The question and playful challenge posed by Guillemet’s work, of course, is if we can free ourselves of these hemmed in spaces and these instructions, if by laying bare these bindings we might be able to if not liberate ourselves then at least re-wire them. The problem is left for us to solve, or indeed throw out and start again, if that’s at all possible. Wordsworth’s sister, in a diary entry that helped inspire his later poem, described the daffodils as ‘ever-glancing, ever-changing,’[iv] and it is this state that we might ideally aspire to with our relationship with the metaphorical world. But, as Guillemet seems to suggest, it is more likely closer to the tautological assertion and gruesome half-reality that Thomas demands in ‘Smooth’: ‘You’re the reason for my reason…Give me your heart,/ Make it real/ Or else forget about it.’ It is in this doubled-back part-metaphorical existence that Guillemet creates that we might envision our escape, attempting to jog with limbs flailing towards wild, free interpretation.[v]

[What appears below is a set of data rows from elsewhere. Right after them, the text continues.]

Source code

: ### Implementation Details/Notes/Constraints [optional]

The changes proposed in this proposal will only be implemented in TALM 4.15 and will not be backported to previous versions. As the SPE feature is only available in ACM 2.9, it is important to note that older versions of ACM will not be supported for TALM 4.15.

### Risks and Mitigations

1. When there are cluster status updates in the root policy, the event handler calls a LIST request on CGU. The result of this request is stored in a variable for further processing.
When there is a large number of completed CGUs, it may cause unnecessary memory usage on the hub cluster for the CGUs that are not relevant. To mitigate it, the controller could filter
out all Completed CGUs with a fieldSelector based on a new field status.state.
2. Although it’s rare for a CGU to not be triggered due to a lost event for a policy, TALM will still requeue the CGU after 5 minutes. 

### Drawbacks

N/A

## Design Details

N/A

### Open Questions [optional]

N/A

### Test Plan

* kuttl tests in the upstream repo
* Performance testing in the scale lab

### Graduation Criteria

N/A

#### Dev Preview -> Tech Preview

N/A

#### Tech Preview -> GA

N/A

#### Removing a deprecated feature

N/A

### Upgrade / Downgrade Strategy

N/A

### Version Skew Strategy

First published in Colin Guillemet: Fil Rouge, 2015
[i] The song is listed as Billboard’s second most successful song of all time, only following Chubby Checker’s ‘The Twist’ (1960). The song spent 12 weeks at number one in the USA, though it only reached a highest ranking of 15th place in France.
[ii] The clues to the peculiar construction of this line might lie in its unique provenance. The song, originally composed by Ital Shuur, instead had the lines ‘Room one seven, on the seventeenth floor, take the elevator and I’ll meet you at the door.’ After being accepted by the Arista record label for consideration for Santana’s upcoming album of collaborations, one director at the label felt the original line ‘sounded like a groupie meeting a musician after a concert – not something Carlos Santana would be associated with.’ He changed the line to ‘give me the ocean, give me the moon’, which was subsequently further altered by Rob Thomas before the recording session to the immortal line we have today.
[iii] Rob Thomas on his thinking behind writing the song: ‘[My wife and I] had just moved into New York at the time and were feeling young and hot. I think it’s got to be a moment of inspiration to write a line like, “You’ve got the kind of loving that can be anything.”’
[iv] Dorothy Wordsworth, describing a walk at Gowbarrow Park in the Eastern Fells, Lake District, UK, April 1802.
[v] Post Script, July 2015: The recorded lecture and subsequent academic papers were disputed by followers of the New Criticism, and then re-instated the following week by the followers of the newly founded school of Wild Interpretation. The Historicists have as yet declined to comment, though the New Contextualists have made a point to distance themselves from the statements made here. The lecturer is still in hiding.